● Your task
Please write out every line of text from the records below word for word, leaving the pictures out of your answer.

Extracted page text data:
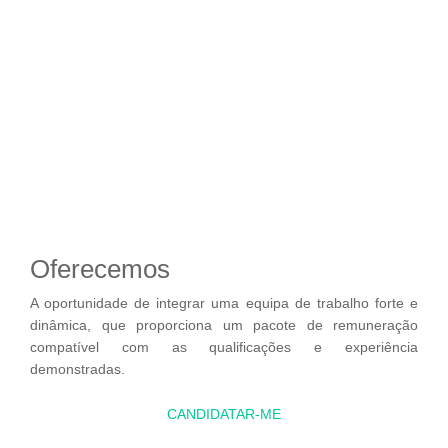
Oferecemos
A oportunidade de integrar uma equipa de trabalho forte e
dinâmica, que proporciona um pacote de remuneração
compatível com as qualificações e experiência
demonstradas.
CANDIDATAR-ME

● Exercise solution
Oferecemos
A oportunidade de integrar uma equipa de trabalho forte e
dinâmica, que proporciona um pacote de remuneração
compatível com as qualificações e experiência
demonstradas.
CANDIDATAR-ME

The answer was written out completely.